As Ortiz was the first to graduate college in her family, as well as the first artist, getting a scholarship was when she said she truly saw the possibility of being an artist as a career.

“Even though I received my training at a fine arts college, I felt that there was another way I could create artwork,” says Ortiz who says she came from a family that didn’t go to museums every Sunday. “Arts and culture were lived and breathed by our culture and traditions. Songs my father would sing, paper flowers my grandmother would make. I was raised in these two worlds.”

Ortiz says she began to question who the artwork in museums is accessible to. She wasn’t convinced this was the best way to communicate with her people.

“Community artwork opens the door for people to come together,” she says she realized after working with her own community, as well as internationally.

This past April, Ortiz worked with a community in Buenos Aires at a center for people with mental issues for three weeks, where they learn manual skills, but are not separated from their community. It was over 200 ft. long and 40 ft. high.

“Seeing the change among the patients and therapists…it was such a dynamic way to get everyone working together,” says Ortiz who has also been to Fiji, Mexico and Spain creating murals in various communities. “The mural become the glue that puts everything together.”

Inspired by a project in 2009, when she traveled to the violence-stricken Juarez, Mexico (with the help of the U.S. Embassy) to teach the community mural techniques and found herself profoundly moved by how it strengthened such a vulnerable community, Ortiz fundraised for a year and a half to do a similar mural in Philadelphia called, “Aqui y Alla.”

“It’s a transnational project – work being done by youth, Mexican-American youth that crossed the border, but the decision was made by their parents,” says Ortiz. “It discusses the impact of immigration on young people’s lives…When they are 10 or 11, another person makes a decision for them to leave…How can we create a space where they can not be judged?”

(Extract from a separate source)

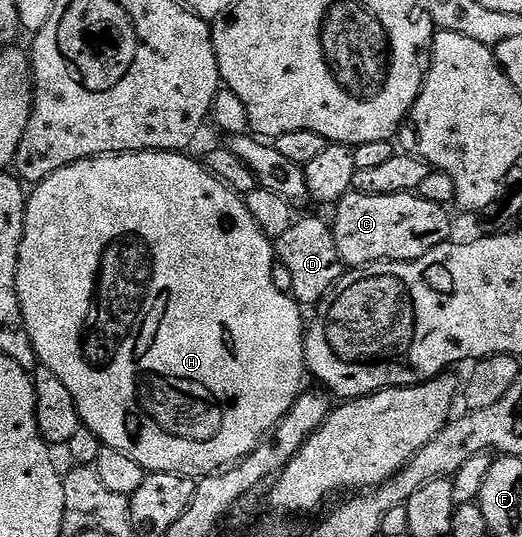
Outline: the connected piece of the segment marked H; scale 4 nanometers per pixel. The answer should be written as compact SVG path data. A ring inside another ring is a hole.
M149 151L147 153L118 153L111 157L91 157L88 161L79 161L70 167L62 167L62 171L54 171L54 175L50 175L45 181L39 182L33 188L36 189L33 193L31 190L26 201L24 234L20 244L20 258L18 259L18 271L16 272L16 290L22 307L24 326L32 340L36 360L43 368L54 371L54 375L58 375L58 379L62 379L66 391L70 391L70 399L74 399L74 407L78 407L81 426L94 431L94 435L98 435L101 446L114 451L122 451L122 455L130 455L130 459L134 459L134 463L141 465L148 473L177 473L183 477L199 479L221 472L225 467L235 465L246 455L250 455L250 451L259 447L260 440L271 433L272 428L282 419L282 415L286 415L286 411L290 411L292 404L299 399L302 392L300 384L303 383L304 377L306 378L306 366L304 364L306 332L302 329L301 306L296 298L289 295L285 290L284 294L276 286L276 277L272 274L272 261L274 265L273 242L254 223L254 217L250 215L248 210L247 200L241 194L235 193L230 187L223 185L201 162L199 165L194 158L184 156L188 155L180 151Z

She started this project in July, and she also incorporated a curriculum for the youth where they were required to complete journal entries. In August, she also brought two artists from Juarez and two from Chihuahua to collaborate in Philadelphia.

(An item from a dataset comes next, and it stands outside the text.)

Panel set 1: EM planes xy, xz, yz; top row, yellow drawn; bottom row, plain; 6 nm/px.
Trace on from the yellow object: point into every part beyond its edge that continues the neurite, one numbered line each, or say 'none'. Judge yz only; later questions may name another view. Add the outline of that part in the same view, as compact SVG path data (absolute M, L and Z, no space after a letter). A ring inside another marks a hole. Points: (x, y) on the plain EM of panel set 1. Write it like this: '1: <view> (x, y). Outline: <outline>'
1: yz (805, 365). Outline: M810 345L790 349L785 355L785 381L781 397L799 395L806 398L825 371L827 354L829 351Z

“It’s about continuing these relationships and empowering these artists in their communities,” says Ortiz. “The artists then went back to their cities and did workshops.”

Ortiz says she is now finalizing the documentary on this project, which should be completed the second or third week of November. She says just last week things have finally calmed down for her, but when she’s working on a project, it’s non-stop.

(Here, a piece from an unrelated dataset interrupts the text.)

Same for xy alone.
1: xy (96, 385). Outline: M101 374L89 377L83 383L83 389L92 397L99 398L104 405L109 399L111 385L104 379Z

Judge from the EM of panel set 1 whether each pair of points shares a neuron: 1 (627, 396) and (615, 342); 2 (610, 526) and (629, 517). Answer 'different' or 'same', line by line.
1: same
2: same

“I stay up till 3 or 4am just responding to e-mails, creating press releases, sending thank you notes – I’m my own publicist,” says Ortiz. “I’m trying to raise funds for these projects. It’s exhausting, but I love the work that I do. It’s not easy, but that becomes my drive.

Also, as the program manager at the Stockton Rush Bartol Foundation for the past five years, Ortiz sets up free workshops for artists that work in communities.

“Education is important to me, because I can’t do it alone,” she says. “To be able to teach other artists to do this work continues this movement to create social change.”